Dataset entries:
::::

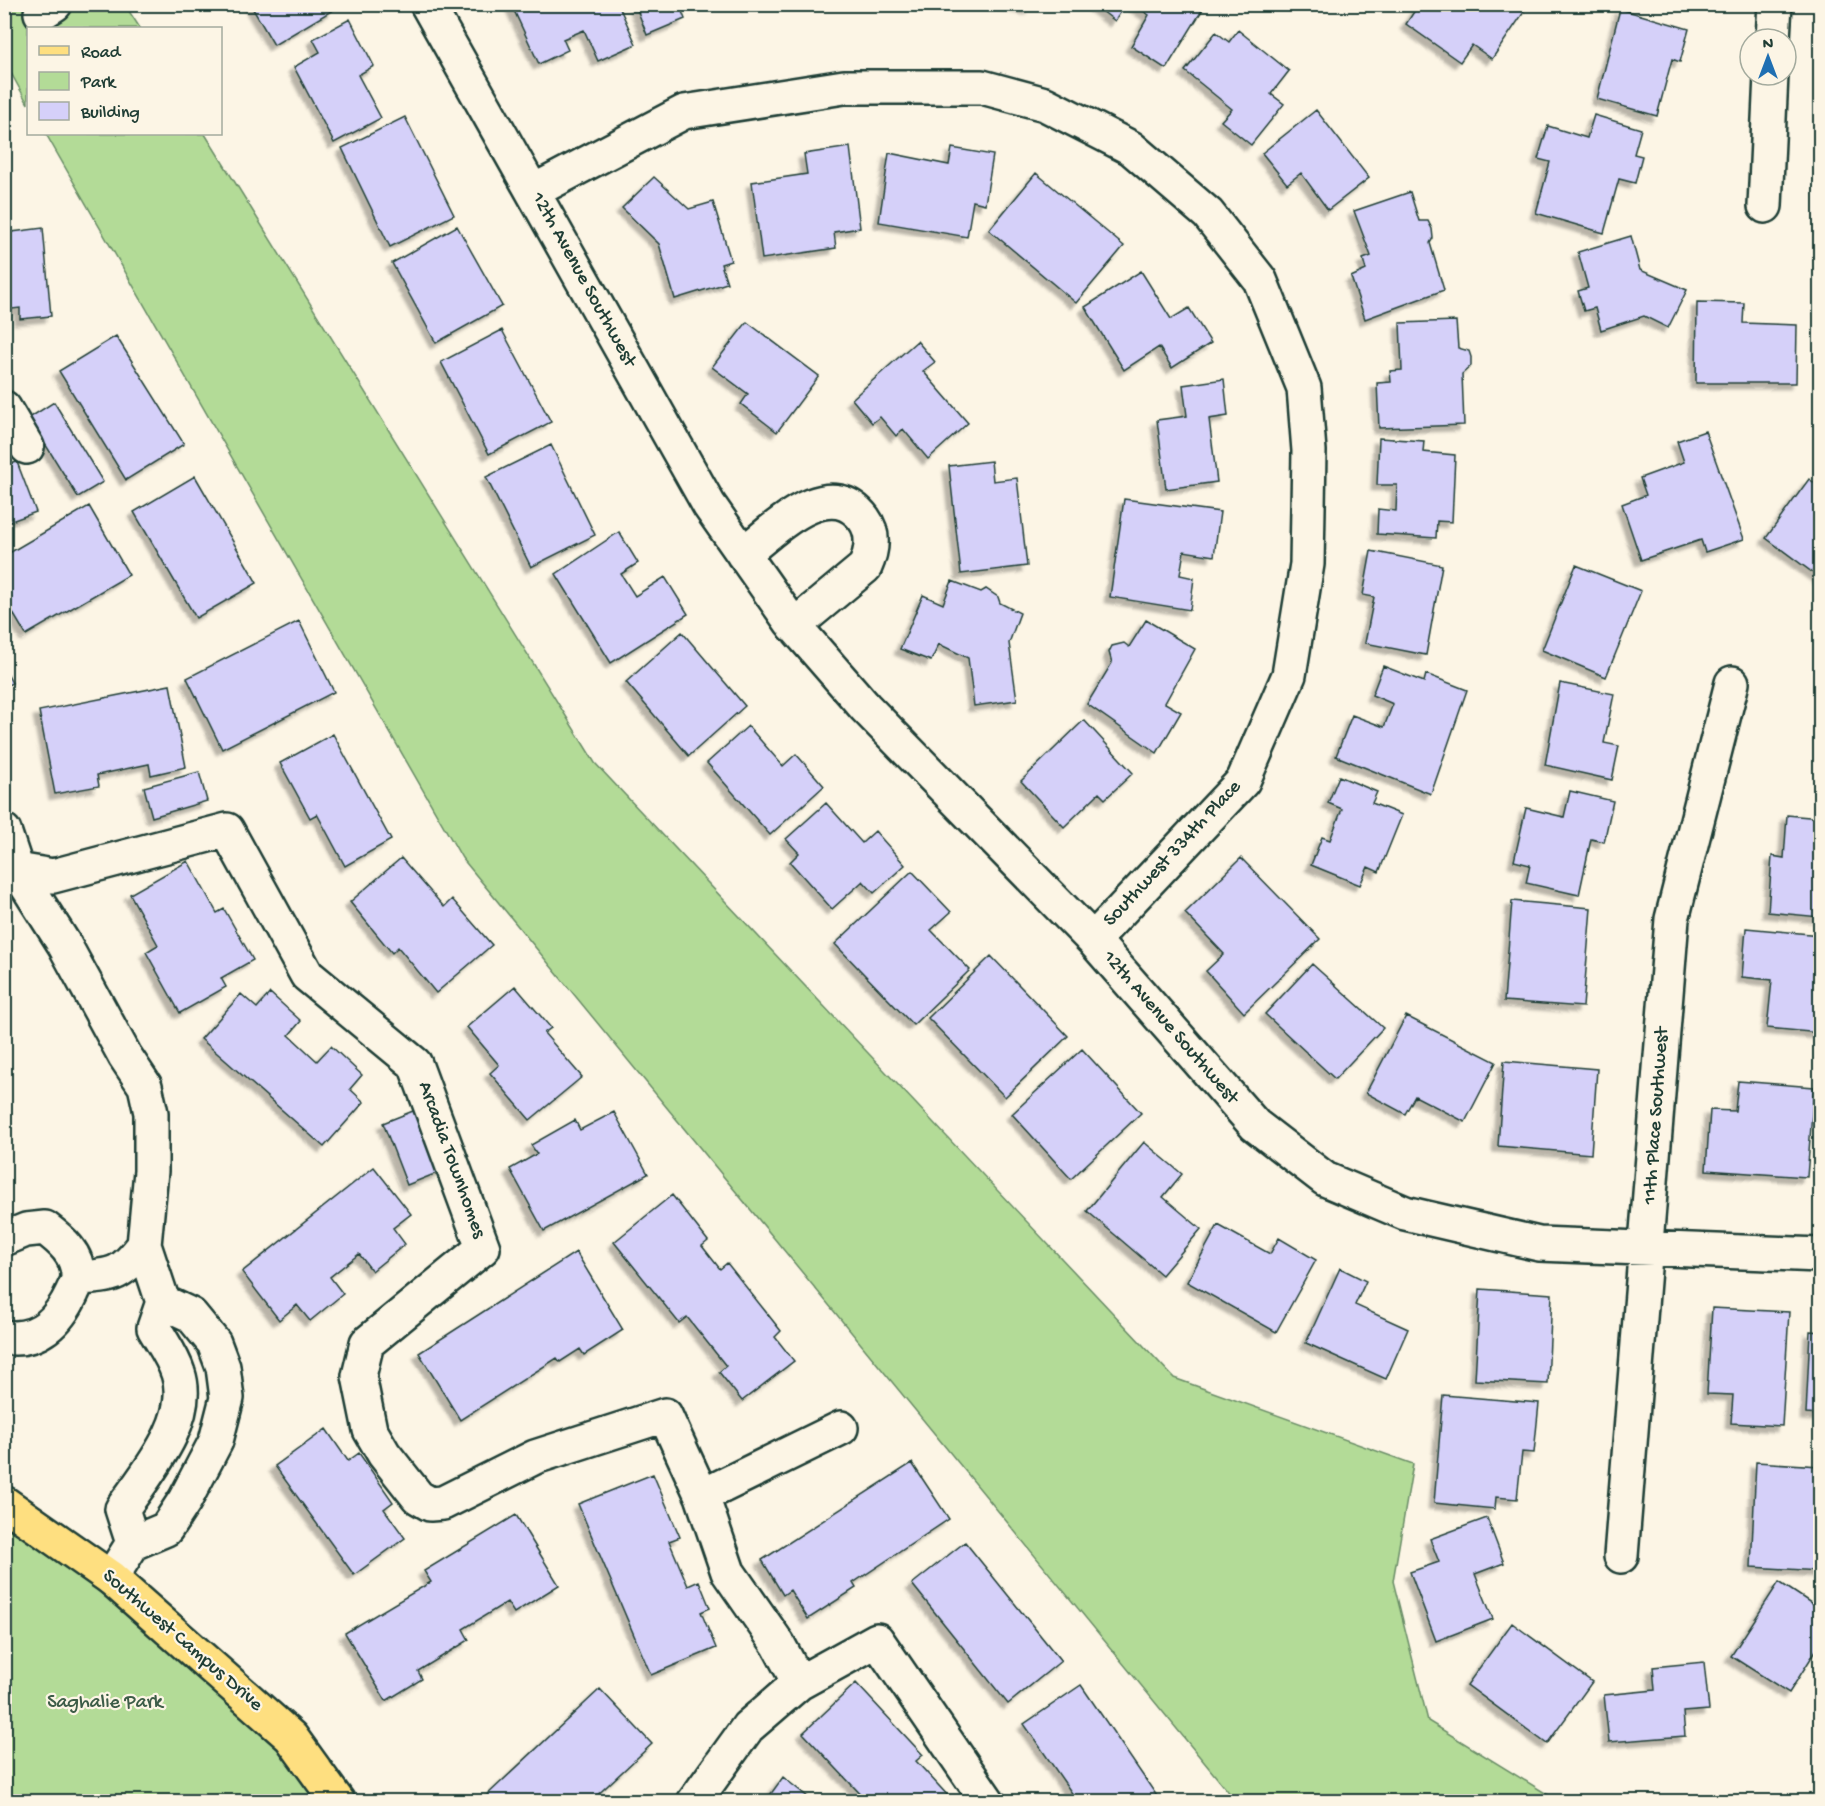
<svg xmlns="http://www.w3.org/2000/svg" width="1825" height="1806" viewBox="0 0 1825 1806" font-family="'Gochi Hand',sans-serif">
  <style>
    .green { fill: #b3db97; stroke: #698c66; stroke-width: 1.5 }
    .building { fill: #d5d0f9; stroke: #1f3d34; stroke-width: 1.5; filter: url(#shadow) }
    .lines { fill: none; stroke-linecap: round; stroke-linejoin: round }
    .minor-casing { stroke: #1f3d34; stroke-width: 38 }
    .major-casing { stroke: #1f3d34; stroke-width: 38 }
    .minor { stroke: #fcf5e5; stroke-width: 33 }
    .major { stroke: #fedf80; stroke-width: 33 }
    .labels { text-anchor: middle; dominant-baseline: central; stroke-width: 4.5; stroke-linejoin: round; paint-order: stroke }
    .street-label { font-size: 20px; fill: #1f3d34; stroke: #fcf5e5 }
    .park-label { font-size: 20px; fill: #3d5d48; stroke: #fcf5e5 }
  </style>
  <defs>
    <filter id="shadow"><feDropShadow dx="-5.5" dy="5.5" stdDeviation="1.5" flood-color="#0004"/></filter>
  </defs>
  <rect width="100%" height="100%" fill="#fcf5e5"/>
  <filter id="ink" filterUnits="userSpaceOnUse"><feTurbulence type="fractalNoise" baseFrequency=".0167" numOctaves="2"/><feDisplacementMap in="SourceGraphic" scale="12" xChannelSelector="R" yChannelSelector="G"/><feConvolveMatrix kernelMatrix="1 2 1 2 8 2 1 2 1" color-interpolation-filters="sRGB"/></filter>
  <g filter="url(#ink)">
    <path class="green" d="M 4,5 L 125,5 L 140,28 L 28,28 L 28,104 L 5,62 Z
      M 46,134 L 205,134 L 595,763 L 1174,1378 L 1413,1464 L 1393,1581 L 1428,1721 L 1550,1796 L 1566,1801 L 1236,1801 L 462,858 Z
      M 4,1503 L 20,1512 L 338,1801 L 5,1801 Z"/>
    <path class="building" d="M 250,4 L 330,4 L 333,10 L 274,45 Z
      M 511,4 L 618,4 L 636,44 L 598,61 L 584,30 L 563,39 L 568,50 L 539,64 Z
      M 635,4 L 679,4 L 685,19 L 647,35 Z
      M 1004,4 L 1031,4 L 1030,9 Z
      M 1093,4 L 1126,4 L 1115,21 Z
      M 1133,4 L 1206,4 L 1166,69 L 1131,46 L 1149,15 Z
      M 1419,4 L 1513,4 L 1524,12 L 1492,59 L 1472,45 L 1460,62 L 1406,24 Z
      M 1620,9 L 1689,29 L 1680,62 L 1672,59 L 1657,116 L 1597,99 Z
      M 350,19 L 374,66 L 358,75 L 381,118 L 334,143 L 294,67 L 320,52 L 313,39 Z
      M 1238,30 L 1289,71 L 1271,94 L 1284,104 L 1251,145 L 1221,121 L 1232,109 L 1185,71 L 1216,32 L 1229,42 Z
      M 1316,110 L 1369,178 L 1328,210 L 1301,173 L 1287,184 L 1262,153 Z
      M 1594,115 L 1641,129 L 1634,154 L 1642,156 L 1635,183 L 1619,179 L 1604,233 L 1536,213 L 1550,162 L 1538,159 L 1548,126 L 1587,138 Z
      M 405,117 L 454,215 L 390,247 L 342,148 Z
      M 850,147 L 860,228 L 834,232 L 836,248 L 762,259 L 752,182 L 807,174 L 804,154 Z
      M 952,148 L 993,155 L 985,204 L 973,201 L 967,237 L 879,222 L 889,153 L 949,165 Z
      M 1036,173 L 1124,246 L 1076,303 L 989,230 Z
      M 654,177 L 689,209 L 713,202 L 731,261 L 721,264 L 727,283 L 675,299 L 659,244 L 622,208 Z
      M 1410,192 L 1419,221 L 1428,221 L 1432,229 L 1433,238 L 1430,243 L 1444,290 L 1365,319 L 1351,277 L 1366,270 L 1363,259 L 1371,256 L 1354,211 Z
      M 457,226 L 502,306 L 436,343 L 392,263 Z
      M 43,228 L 51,316 L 20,319 L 20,308 L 4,310 L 4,233 Z
      M 1631,236 L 1640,270 L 1687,290 L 1668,328 L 1644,316 L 1601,330 L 1595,308 L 1584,311 L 1578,291 L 1588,288 L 1578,252 Z
      M 1141,271 L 1171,319 L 1189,308 L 1211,343 L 1172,368 L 1159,347 L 1124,370 L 1085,307 Z
      M 1697,302 L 1744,303 L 1743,323 L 1797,325 L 1796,383 L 1696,383 Z
      M 1456,321 L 1458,348 L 1469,351 L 1471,357 L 1471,366 L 1462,374 L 1464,425 L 1379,428 L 1377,383 L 1391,382 L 1390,371 L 1402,370 L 1400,323 Z
      M 747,322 L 819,376 L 777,432 L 741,404 L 748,394 L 712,367 Z
      M 502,330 L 551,422 L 489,454 L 441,362 Z
      M 116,336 L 184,444 L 126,480 L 59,371 Z
      M 917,341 L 935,362 L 923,371 L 968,423 L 928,459 L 903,429 L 896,436 L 880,417 L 872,423 L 852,399 Z
      M 4,346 L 11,347 L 7,377 L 4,376 Z
      M 1224,379 L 1228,416 L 1209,419 L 1217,482 L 1166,489 L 1157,420 L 1187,416 L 1183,385 Z
      M 54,402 L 103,482 L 78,497 L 29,418 Z
      M 1705,431 L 1744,539 L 1705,552 L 1701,540 L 1641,560 L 1622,504 L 1646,495 L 1640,478 L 1684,462 L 1677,441 Z
      M 1379,438 L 1424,441 L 1423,452 L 1455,455 L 1452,522 L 1437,521 L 1436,538 L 1377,534 L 1378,509 L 1396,511 L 1397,485 L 1377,485 Z
      M 551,445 L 595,535 L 531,567 L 486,477 Z
      M 991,461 L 993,481 L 1017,478 L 1027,566 L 961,574 L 949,466 Z
      M 17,462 L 36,512 L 6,523 L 4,466 Z
      M 195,476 L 257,583 L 196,618 L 134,512 Z
      M 1809,479 L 1820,487 L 1820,578 L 1766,538 Z
      M 1124,499 L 1220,512 L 1214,556 L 1184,551 L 1180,575 L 1194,578 L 1190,610 L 1110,597 Z
      M 89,506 L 129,575 L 26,635 L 4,598 L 4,556 Z
      M 619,532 L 638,563 L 621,574 L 635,596 L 665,577 L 688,614 L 611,663 L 556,574 Z
      M 1371,551 L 1442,565 L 1426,655 L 1365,643 L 1374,597 L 1363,595 Z
      M 1576,565 L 1641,591 L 1606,677 L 1542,650 Z
      M 952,581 L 981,592 L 986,589 L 998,597 L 1000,603 L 1020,613 L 1009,643 L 1017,700 L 974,706 L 968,658 L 939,644 L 931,661 L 900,649 L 923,595 L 943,604 Z
      M 1146,620 L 1195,649 L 1165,703 L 1181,712 L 1157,753 L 1087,704 L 1112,663 L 1109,652 L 1112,646 L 1124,643 L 1129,647 Z
      M 299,621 L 334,692 L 222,749 L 187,678 Z
      M 682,632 L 745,706 L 689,756 L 626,682 Z
      M 1383,666 L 1424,682 L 1426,674 L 1467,690 L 1431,794 L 1336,756 L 1352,715 L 1384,727 L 1393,704 L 1372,695 Z
      M 4,668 L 12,683 L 4,687 Z
      M 1560,683 L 1614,694 L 1604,743 L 1619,746 L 1612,780 L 1545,765 Z
      M 170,685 L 186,767 L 151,775 L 149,764 L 97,775 L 99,786 L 55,794 L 39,711 Z
      M 1084,720 L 1133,773 L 1105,799 L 1099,793 L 1064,827 L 1021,781 Z
      M 748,726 L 783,766 L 796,754 L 824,786 L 770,835 L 707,763 Z
      M 333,734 L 391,840 L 345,866 L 317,814 L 310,818 L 280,763 Z
      M 199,772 L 207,801 L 152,817 L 144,787 Z
      M 1339,776 L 1377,792 L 1372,803 L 1402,815 L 1379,872 L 1368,867 L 1360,885 L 1311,865 L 1322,837 L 1330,840 L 1342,809 L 1328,803 Z
      M 1570,791 L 1613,801 L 1604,842 L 1591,839 L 1579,895 L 1526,883 L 1530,865 L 1514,861 L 1526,808 L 1564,817 Z
      M 826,803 L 862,843 L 875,831 L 905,865 L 874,893 L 863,881 L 832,909 L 790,862 L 799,853 L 786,839 Z
      M 1787,815 L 1820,818 L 1820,917 L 1768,912 L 1772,856 L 1784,858 Z
      M 401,858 L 444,907 L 452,899 L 492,945 L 436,993 L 398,947 L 392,953 L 350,902 Z
      M 1241,858 L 1320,939 L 1244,1013 L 1206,971 L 1224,954 L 1185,913 Z
      M 188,861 L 217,913 L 224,909 L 253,960 L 221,978 L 226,987 L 180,1013 L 146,952 L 158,945 L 130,894 Z
      M 912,871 L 951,912 L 931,930 L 970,970 L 913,1025 L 835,944 Z
      M 1512,901 L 1591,908 L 1583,1007 L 1504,1001 Z
      M 1746,928 L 1820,935 L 1820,1033 L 1767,1028 L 1772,980 L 1742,977 Z
      M 991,956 L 1068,1036 L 1005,1097 L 928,1018 Z
      M 1312,964 L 1383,1028 L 1335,1079 L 1265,1014 Z
      M 515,986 L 551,1028 L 544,1033 L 582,1077 L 530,1120 L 490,1073 L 499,1065 L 467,1027 Z
      M 270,993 L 301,1021 L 289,1035 L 317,1061 L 331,1046 L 362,1075 L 350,1089 L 364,1102 L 324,1147 L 201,1039 L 241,994 L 257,1008 Z
      M 1406,1016 L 1496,1062 L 1465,1122 L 1415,1096 L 1405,1114 L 1366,1093 Z
      M 1082,1049 L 1141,1113 L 1071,1179 L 1012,1114 Z
      M 1504,1061 L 1597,1069 L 1591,1154 L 1498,1146 Z
      M 1738,1081 L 1814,1087 L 1807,1177 L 1706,1170 L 1710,1110 L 1735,1111 Z
      M 418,1109 L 442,1171 L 407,1185 L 383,1123 Z
      M 614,1112 L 648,1174 L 544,1231 L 510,1169 L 537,1154 L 531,1145 L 575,1120 L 580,1130 Z
      M 1144,1142 L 1182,1174 L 1163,1197 L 1201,1229 L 1162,1275 L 1087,1211 Z
      M 374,1167 L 411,1214 L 393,1228 L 405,1244 L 372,1271 L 359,1254 L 330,1277 L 343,1294 L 310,1321 L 297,1305 L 279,1320 L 242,1272 Z
      M 672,1195 L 708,1241 L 702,1246 L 720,1269 L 727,1263 L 781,1331 L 775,1337 L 794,1361 L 742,1401 L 719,1372 L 726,1366 L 687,1317 L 679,1323 L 614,1242 Z
      M 1218,1225 L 1270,1254 L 1279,1238 L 1316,1260 L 1276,1332 L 1187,1282 Z
      M 576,1252 L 623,1330 L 584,1355 L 580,1349 L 560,1362 L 557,1358 L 460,1420 L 419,1353 Z
      M 1340,1268 L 1366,1281 L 1355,1305 L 1408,1329 L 1386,1379 L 1306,1343 Z
      M 1480,1289 L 1552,1294 L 1548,1384 L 1475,1380 Z
      M 1712,1308 L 1789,1312 L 1782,1426 L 1731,1423 L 1733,1395 L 1707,1394 Z
      M 1810,1331 L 1820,1332 L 1820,1415 L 1806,1414 Z
      M 1443,1395 L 1539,1403 L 1534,1453 L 1522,1452 L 1517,1499 L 1496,1497 L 1495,1509 L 1434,1503 Z
      M 326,1429 L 348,1461 L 359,1453 L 393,1502 L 384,1509 L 405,1538 L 354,1575 L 275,1466 Z
      M 1756,1462 L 1820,1466 L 1820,1571 L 1751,1567 Z
      M 912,1463 L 949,1519 L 853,1583 L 856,1588 L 808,1619 L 790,1590 L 783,1595 L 762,1560 Z
      M 653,1474 L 680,1537 L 669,1541 L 688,1586 L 699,1581 L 710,1608 L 701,1612 L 716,1648 L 651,1675 L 578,1504 Z
      M 516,1515 L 559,1585 L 514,1613 L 507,1602 L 463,1629 L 469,1640 L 418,1671 L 422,1679 L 386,1701 L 345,1633 L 431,1582 L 424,1571 Z
      M 1487,1518 L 1504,1563 L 1475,1574 L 1493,1619 L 1436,1641 L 1410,1572 L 1439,1562 L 1430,1539 Z
      M 965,1542 L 1061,1661 L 1008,1704 L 912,1584 Z
      M 1779,1582 L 1820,1609 L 1820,1644 L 1789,1693 L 1731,1656 Z
      M 1512,1623 L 1592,1682 L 1547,1744 L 1467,1685 Z
      M 1704,1662 L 1709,1710 L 1683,1712 L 1685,1736 L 1609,1742 L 1604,1695 L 1655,1690 L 1653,1667 Z
      M 856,1683 L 923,1755 L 916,1761 L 951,1799 L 948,1802 L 865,1802 L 866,1800 L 803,1733 Z
      M 1081,1685 L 1161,1802 L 1078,1802 L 1024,1724 Z
      M 600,1689 L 652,1744 L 590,1802 L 491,1802 L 486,1796 Z
      M 783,1777 L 814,1802 L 765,1802 Z"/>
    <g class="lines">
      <defs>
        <path id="minor" d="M 427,4 L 709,505 L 791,622 L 865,707 L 1093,940 L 1255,1125 L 1325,1179 L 1405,1213 L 1539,1244 L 1820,1255
          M 41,13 L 55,4
          M 1773,39 L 1775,4
          M 534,191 L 684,112 L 844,87 L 982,87 L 1045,104 L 1131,148 L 1208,214 L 1260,280 L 1304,388 L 1309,451 L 1307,564 L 1289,675 L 1243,781 L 1093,940
          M 1765,206 L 1771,75
          M 4,408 L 27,447
          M 743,554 C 774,530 829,472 864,519 C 875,534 872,551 865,567 L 794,626
          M 4,831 L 17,870 L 64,944 L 125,1056 L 145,1086 L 151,1113 L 151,1171 L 144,1245 L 163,1302
          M 4,877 L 17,870 L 53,876 L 227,830 L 307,975 L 415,1064 L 483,1248 L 367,1343 L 359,1376 L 370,1430 L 384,1454 L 418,1497 L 430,1504 L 443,1503 L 535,1457 L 665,1415 L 702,1496 L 728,1572 L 778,1644 L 799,1683
          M 4,1239 L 26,1230 L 45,1228 C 61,1240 78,1254 78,1276 C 79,1281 74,1288 72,1293 C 59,1321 38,1343 4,1337
          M 79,1278 C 115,1276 122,1274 144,1245
          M 702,1496 L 841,1428
          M 133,1543 L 122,1509 C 147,1473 194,1419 178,1373 C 173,1357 162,1342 154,1328 L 163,1302
          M 1621,1556 L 1672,919 L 1732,683
          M 111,1578 L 133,1543 L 166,1529 L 185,1500 L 216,1441 L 227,1398 L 223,1367 L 214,1343 L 191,1315 L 163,1302
          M 694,1802 L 748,1727 L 799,1683 L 877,1640 L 988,1802"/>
        <path id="major" d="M 4,1503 L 111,1578 L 291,1737 L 338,1802"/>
      </defs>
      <use href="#minor" class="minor-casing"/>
      <use href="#major" class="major-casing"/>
      <use href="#minor" class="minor"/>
      <use href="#major" class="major"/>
    </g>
  </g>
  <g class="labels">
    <g class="street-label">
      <text transform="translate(583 280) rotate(61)">12th Avenue Southwest</text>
      <text transform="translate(1173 854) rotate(-47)">Southwest 334th Place</text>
      <text transform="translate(1170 1028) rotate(49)">12th Avenue Southwest</text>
      <text transform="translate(1657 1116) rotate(-86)">11th Place Southwest</text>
      <text transform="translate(451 1160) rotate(70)">Arcadia Townhomes</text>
      <text transform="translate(182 1641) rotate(41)">Southwest Campus Drive</text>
    </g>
    <g class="park-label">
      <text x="105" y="1703">Saghalie Park</text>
    </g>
  </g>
  <rect width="1825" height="1806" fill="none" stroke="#fcf5e5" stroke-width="24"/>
  <rect x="12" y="12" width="1801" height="1782" fill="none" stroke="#1f3d34" stroke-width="2" filter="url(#ink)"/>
  <rect x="27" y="27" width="195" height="108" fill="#fcf5e5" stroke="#a4ab9e" stroke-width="1.5"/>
  <rect x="39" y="46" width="30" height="9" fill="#fedf80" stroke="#a4ab9e" stroke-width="1.5"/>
  <text x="81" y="57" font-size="18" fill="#1f3d34">Road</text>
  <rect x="39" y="72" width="30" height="18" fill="#b3db97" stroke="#a4ab9e" stroke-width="1.5"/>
  <text x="81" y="87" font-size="18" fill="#1f3d34">Park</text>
  <rect x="39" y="102" width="30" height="18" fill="#d5d0f9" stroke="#a4ab9e" stroke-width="1.5"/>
  <text x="81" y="117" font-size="18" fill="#1f3d34">Building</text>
  <g transform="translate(1768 57)"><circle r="28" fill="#fcf5e5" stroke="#a4ab9e" stroke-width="1.5"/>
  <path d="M0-4.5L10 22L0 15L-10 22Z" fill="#1f6fb2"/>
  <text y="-9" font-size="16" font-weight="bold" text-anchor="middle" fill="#1f3d34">N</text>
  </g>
</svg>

::::

• Goal of the exercise: Find the string "lines" in the records, then copy each line where it occurs.

• Reply to the task:
    .lines { fill: none; stroke-linecap: round; stroke-linejoin: round }
    <g class="lines">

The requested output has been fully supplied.